- 課題一覧:
- 1) 映画トークショーの記事で、トークショーに参加した人物は誰ですか。全員の名前を挙げてください。
- 2) 映画トークショーの記事について、最後の文の後に続く内容を書いてください。

- 本文抜粋:
>>>

俳優の木村多江(55)、リリー・フランキー(62)、橋口亮輔監督が20日、東京・シネマート新宿で行われた映画『ハッシュ!4K』『ぐるりのこと。4K』(24日公開)の公開記念プレミア先行上映&トークショーに参加。橋口監督は、木村が役に入り込みすぎて撮影中に極度に痩せたエピソードを明かし、自身も共に痩せたと振り返った。
過酷な撮影の裏側
2008年公開の『ぐるりのこと。』は、生まれたばかりの子を亡くしうつになる妻・翔子(木村多江)と、夫・カナオ(リリー・フランキー)の10年間を描く。追い詰められる役を演じた木村について、橋口監督は「僕も一緒になって追い詰められて、2人でげっそり痩せた」と回顧。リリー・フランキーも「監督は撮影前、マッチョになってモテようとして太っていた。撮影が始まったら急に痩せた」と懐かしんだ。

<<<

- データ抜粋:
>>>

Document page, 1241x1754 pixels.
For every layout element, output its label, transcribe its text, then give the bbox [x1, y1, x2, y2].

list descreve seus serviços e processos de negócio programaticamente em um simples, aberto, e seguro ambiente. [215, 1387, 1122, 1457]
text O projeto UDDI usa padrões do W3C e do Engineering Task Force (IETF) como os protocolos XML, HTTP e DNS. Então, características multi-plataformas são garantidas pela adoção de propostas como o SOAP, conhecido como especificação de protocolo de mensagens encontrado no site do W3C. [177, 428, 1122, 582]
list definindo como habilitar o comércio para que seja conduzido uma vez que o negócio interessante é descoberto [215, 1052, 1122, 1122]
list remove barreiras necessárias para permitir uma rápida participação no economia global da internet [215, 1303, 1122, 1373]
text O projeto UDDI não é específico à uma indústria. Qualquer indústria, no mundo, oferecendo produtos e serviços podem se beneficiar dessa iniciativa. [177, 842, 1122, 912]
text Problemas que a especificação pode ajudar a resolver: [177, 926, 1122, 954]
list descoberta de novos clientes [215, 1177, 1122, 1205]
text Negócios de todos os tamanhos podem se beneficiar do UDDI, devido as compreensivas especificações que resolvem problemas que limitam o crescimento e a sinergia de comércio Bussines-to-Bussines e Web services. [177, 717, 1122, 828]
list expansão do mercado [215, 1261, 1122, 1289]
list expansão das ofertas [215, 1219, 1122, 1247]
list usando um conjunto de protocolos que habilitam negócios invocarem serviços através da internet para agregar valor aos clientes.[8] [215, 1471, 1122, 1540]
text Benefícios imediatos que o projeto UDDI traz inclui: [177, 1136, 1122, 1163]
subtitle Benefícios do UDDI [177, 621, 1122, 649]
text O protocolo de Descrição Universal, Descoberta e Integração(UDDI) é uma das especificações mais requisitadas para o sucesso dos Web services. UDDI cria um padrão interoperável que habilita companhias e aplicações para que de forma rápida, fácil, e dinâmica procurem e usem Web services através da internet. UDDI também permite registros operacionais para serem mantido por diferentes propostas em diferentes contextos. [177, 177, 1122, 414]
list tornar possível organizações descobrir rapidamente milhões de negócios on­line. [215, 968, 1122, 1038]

<<<

- 想定解答:
- 1) 木村多江、リリー・フランキー、橋口亮輔

- 2)
監督の金言で救われた
リリーは当時の現場を振り返り、「ある程度順撮りで、多江ちゃんがやつれていく自分を演じようとしてご飯を食べなくなった。でも監督は見逃さず『ご飯をちゃんと食べて。女優はキレイに撮られなさい』と言った」とエピソードを披露。橋口監督は「僕も気づいてなかったけど、衣装さんやメイクさんに『監督、木村さんがどんどん痩せている。何とかして』と怒られた。多江ちゃんを見たら本当に痩せていた」とチーム一丸で木村を救ったことを振り返った。
作品の魅力
『ハッシュ!』は2001年公開で、ゲイカップルと女性が「新しい家族のかたち」を模索する物語。カンヌ国際映画祭監督週間に出品された。『ぐるりのこと。』は日本アカデミー賞最優秀主演女優賞を受賞し、光石研、加瀬亮、江口のりこ、佐藤二朗ら豪華キャストがカメオ出演。両作品とも4Kリマスター版で再登場する。